Jelaslah tugas manusia di muka bumi, terutama kaum Muslimin,
sebagai khalifah[12] (pemimpin) dan wakil Allah dalam memelihara bumi (mengelola
lingkungan hidup). Dengan demikian, pendekatan sistem menjadi dasar misi
manusia sebagai khalifah di muka bumi adalah memelihara lingkungan hidup,
dilandasi visi bahwa manusia harus lebih mendekatkan diri kepada Allah. Perangkat
utama dari misi tersebut adalah kelembagaan, penelitian dan keahlian. Adapun
tolok ukur pencapaian misi ini adalah mutu lingkungan.

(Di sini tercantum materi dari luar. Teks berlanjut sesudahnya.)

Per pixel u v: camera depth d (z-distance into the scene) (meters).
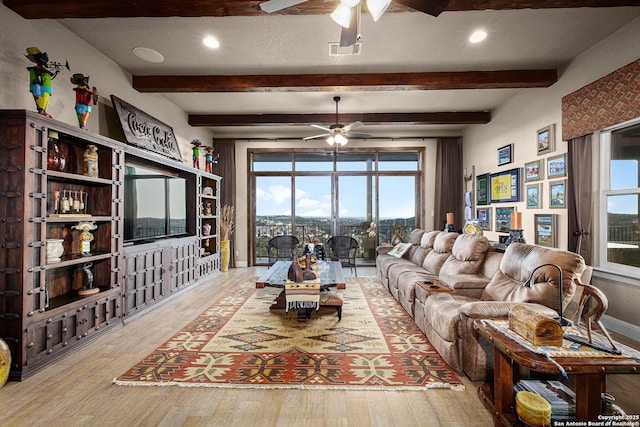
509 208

Berdasarkan “Teorema
sistem” ini, kerusakan lingkungkan merupakan cerminan dari turunnya kadar
keimanan manusia. Rasulullah Saw dan para sahabat telah memberikan teladan
pengelolaan lingkungan hidup yang mengacu kepada tauhid dan keimanan. Seperti dikatan
oleh Sir Thomas Arnold (1931), Islam mengutamakan kebersihan sebagai standar
lingkungan hidup. Standar inilah yang mempengaruhi pembangunan Kota Cordoba. Islam
menjadikan Kota Cordoba memiliki tingkat peradaban tertinggi di Eropa pada masa
itu. Cordoba merupakan kota dengan 70 perpustakaan berisi ratusan ribu koleksi
buku, 900 tempat pemandian umum dan pusatnya segala macam profesi tercanggih
pada masa itu. Kebersihan dan keindahan kota tersebut menjadi, standar
pembangunan kota lain di Eropa. Ringkasnya, Islam mempunyai masterplan
pembangunan kota yang ramah lingkungan dan berorientasi pada keseimbangan (equilibirium)
antara kebutuhan ekonomis dan ekologis masyarakatnya.[13]
Namun hukum pidana Islam tidak menetapkan hukum tertentu bagi
pelaku pembakaran hutan dan lahan. Apakah termasuk had atau ta’zir.
Kalaupun termasuk ta’zir, seperti apa ketentuan hukum bagi pelaku pembakaran
hutan dan lahan tersebut? Hal inilah yang akan dijawab dalam penelitian ini.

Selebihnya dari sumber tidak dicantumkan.